(Problem):
Below are the entries; give again exactly the lines from the one mentioning "15: (473, 65, 5.89)" through the one mentioning "48: (477, 46, 6.03)", inclusive.

[[ Given data, beginning ]]

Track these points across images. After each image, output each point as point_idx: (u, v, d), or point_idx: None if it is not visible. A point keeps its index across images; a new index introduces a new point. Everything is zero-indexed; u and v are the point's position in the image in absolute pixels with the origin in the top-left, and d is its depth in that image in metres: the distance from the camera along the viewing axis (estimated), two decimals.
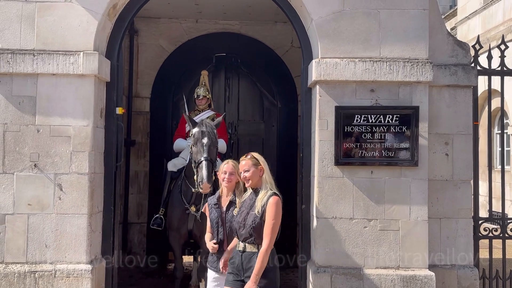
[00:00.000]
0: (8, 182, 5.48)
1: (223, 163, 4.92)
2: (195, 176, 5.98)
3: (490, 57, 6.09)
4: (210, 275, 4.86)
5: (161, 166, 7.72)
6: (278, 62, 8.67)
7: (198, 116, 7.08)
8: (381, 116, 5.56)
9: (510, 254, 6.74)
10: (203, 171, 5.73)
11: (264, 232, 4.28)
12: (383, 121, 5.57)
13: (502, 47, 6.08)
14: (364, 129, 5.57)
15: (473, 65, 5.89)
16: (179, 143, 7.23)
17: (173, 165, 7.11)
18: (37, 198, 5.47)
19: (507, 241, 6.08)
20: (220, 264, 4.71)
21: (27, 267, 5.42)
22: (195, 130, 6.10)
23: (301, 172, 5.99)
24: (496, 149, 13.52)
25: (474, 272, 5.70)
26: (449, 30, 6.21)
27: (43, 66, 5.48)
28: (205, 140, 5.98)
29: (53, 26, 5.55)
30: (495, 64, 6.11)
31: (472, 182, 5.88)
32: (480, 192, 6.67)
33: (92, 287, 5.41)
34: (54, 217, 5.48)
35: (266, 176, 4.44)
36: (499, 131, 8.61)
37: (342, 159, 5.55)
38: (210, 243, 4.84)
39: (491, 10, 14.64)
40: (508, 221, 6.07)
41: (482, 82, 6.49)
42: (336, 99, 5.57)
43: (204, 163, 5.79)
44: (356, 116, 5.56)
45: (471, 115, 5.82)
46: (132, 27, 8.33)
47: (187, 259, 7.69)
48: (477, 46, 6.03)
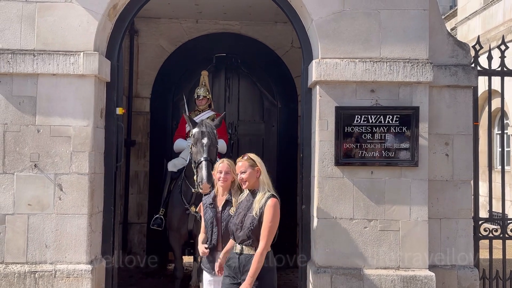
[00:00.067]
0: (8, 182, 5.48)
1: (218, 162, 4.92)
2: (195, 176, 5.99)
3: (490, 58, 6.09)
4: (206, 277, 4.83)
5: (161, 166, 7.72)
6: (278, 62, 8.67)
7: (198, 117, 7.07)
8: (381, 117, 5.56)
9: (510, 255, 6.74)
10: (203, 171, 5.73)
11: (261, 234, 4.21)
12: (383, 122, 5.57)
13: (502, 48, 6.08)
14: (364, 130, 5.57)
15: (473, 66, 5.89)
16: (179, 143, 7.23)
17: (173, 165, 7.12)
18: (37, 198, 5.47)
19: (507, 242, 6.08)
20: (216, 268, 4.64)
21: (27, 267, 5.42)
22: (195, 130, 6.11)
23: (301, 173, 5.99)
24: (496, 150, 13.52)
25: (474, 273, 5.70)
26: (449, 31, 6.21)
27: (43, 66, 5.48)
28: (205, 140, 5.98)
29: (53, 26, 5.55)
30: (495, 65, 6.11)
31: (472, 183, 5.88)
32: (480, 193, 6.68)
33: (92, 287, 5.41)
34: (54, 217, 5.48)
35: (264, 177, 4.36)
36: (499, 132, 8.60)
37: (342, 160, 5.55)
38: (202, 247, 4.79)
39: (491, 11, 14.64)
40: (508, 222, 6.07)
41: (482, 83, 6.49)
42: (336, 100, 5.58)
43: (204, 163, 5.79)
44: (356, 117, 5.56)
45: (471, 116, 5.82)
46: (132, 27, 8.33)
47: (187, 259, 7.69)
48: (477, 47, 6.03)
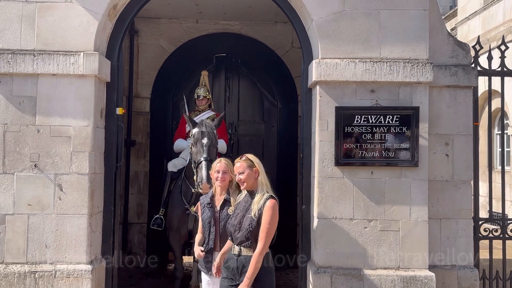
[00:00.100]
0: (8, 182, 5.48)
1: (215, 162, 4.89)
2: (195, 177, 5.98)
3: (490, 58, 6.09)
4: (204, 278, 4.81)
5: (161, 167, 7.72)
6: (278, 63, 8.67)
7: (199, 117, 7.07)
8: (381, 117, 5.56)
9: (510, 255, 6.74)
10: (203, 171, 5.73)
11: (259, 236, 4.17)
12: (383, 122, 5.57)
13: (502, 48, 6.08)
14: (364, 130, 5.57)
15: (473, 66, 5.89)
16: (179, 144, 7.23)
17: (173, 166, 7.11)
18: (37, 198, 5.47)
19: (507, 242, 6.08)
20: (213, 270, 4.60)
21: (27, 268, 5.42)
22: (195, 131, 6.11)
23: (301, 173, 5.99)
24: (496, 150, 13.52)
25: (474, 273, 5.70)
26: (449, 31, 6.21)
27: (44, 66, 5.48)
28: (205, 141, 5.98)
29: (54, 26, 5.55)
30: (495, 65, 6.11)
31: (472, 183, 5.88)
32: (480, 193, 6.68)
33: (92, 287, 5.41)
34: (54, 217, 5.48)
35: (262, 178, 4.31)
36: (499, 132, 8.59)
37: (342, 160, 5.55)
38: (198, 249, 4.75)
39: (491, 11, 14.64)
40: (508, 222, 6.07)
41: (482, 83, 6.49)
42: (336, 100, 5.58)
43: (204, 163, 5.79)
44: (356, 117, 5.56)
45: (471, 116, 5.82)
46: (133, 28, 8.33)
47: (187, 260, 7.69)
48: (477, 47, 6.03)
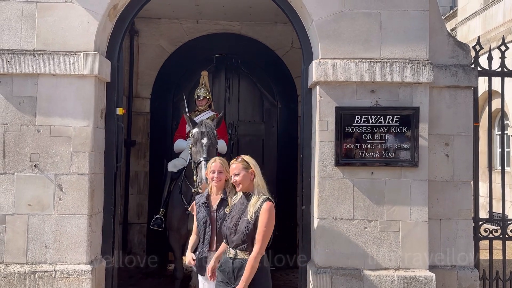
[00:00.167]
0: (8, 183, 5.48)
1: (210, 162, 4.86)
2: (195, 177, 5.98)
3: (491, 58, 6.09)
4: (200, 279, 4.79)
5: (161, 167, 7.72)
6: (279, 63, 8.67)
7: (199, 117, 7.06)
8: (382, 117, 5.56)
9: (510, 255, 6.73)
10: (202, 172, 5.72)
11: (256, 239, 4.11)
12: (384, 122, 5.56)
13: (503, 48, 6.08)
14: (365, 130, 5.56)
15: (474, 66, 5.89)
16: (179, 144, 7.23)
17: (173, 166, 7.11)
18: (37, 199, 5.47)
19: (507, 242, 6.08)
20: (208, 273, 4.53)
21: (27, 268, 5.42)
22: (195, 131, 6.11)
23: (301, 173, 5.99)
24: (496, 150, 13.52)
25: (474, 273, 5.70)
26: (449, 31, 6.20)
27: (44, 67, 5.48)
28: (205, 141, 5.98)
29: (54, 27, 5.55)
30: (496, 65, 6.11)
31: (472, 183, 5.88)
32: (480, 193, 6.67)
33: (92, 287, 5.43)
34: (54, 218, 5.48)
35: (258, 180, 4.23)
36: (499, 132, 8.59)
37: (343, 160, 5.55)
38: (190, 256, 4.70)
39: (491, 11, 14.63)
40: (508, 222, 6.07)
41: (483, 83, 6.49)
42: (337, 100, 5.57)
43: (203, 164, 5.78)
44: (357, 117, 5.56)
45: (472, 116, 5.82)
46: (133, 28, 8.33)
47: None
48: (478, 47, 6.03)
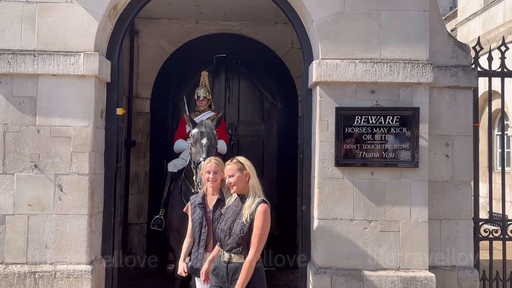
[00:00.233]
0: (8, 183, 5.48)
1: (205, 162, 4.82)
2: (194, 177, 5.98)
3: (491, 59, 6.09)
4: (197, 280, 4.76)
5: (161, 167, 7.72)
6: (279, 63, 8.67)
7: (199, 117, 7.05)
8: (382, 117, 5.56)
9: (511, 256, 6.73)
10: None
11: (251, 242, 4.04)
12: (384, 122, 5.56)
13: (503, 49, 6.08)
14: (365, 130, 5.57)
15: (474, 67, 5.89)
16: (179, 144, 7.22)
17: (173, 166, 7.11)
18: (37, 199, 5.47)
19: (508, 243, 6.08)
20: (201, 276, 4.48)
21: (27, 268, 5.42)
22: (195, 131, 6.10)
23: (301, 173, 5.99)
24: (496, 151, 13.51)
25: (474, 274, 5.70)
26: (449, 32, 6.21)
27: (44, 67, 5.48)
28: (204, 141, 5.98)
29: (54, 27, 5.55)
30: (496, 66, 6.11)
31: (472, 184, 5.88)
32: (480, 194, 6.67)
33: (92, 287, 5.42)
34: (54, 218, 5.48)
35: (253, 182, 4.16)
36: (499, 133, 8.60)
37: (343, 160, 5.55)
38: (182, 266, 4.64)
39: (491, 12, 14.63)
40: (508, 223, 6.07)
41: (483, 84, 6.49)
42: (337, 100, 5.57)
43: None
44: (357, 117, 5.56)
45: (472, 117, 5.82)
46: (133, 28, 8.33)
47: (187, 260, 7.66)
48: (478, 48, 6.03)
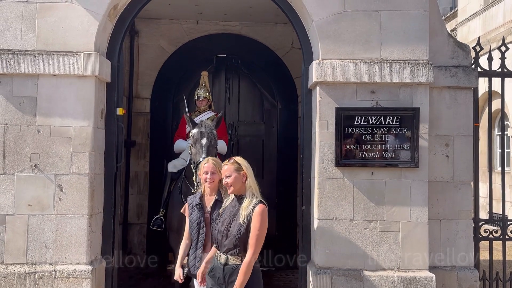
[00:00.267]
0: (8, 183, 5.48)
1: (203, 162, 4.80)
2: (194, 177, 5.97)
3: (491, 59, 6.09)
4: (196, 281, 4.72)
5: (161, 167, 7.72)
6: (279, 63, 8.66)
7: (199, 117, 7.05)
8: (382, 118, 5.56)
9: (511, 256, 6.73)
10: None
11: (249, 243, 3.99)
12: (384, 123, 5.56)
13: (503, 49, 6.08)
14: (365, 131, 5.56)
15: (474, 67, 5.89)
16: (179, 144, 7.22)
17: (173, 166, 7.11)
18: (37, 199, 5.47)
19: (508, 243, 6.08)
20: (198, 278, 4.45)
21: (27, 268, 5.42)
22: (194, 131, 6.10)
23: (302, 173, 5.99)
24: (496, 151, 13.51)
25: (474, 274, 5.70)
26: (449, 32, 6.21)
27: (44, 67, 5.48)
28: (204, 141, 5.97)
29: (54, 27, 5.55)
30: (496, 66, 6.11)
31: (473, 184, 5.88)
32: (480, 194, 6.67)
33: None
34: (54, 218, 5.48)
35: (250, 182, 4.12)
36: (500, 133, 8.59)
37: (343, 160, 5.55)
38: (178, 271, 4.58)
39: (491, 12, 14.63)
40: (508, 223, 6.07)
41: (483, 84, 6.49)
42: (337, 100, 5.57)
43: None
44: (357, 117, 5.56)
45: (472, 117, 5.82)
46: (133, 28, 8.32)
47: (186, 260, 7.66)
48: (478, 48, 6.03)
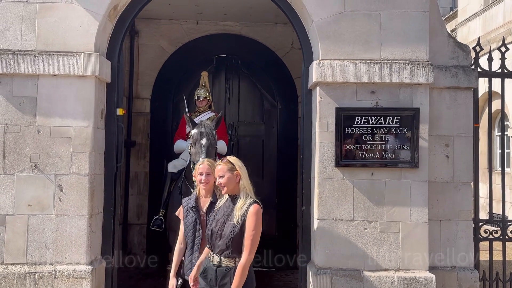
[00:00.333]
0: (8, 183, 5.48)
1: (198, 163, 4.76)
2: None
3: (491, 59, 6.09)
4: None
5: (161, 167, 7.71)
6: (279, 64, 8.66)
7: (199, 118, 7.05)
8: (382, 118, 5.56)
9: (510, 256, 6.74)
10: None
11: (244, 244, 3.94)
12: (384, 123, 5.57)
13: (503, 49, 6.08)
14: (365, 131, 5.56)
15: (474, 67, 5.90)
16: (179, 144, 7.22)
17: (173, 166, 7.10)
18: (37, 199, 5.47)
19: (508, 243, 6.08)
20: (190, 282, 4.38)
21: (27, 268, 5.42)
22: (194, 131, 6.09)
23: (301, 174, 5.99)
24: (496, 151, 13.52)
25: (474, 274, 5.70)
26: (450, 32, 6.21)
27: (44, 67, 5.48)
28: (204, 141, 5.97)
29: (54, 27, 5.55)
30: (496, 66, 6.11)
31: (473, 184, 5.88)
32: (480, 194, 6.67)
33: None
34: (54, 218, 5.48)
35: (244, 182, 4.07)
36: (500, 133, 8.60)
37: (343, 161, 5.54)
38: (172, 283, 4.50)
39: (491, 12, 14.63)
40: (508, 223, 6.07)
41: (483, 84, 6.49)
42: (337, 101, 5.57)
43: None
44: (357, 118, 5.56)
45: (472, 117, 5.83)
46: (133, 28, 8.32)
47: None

[[ Given data, end ]]

(Result for this task):
15: (473, 65, 5.89)
16: (179, 143, 7.23)
17: (173, 165, 7.11)
18: (37, 198, 5.47)
19: (507, 241, 6.08)
20: (220, 264, 4.71)
21: (27, 267, 5.42)
22: (195, 130, 6.10)
23: (301, 172, 5.99)
24: (496, 149, 13.52)
25: (474, 272, 5.70)
26: (449, 30, 6.21)
27: (43, 66, 5.48)
28: (205, 140, 5.98)
29: (53, 26, 5.55)
30: (495, 64, 6.11)
31: (472, 182, 5.88)
32: (480, 192, 6.67)
33: (92, 287, 5.41)
34: (54, 217, 5.48)
35: (266, 176, 4.44)
36: (499, 131, 8.61)
37: (342, 159, 5.55)
38: (210, 243, 4.84)
39: (491, 10, 14.64)
40: (508, 221, 6.07)
41: (482, 82, 6.49)
42: (336, 99, 5.57)
43: (204, 163, 5.79)
44: (356, 116, 5.56)
45: (471, 115, 5.82)
46: (132, 27, 8.33)
47: (187, 259, 7.69)
48: (477, 46, 6.03)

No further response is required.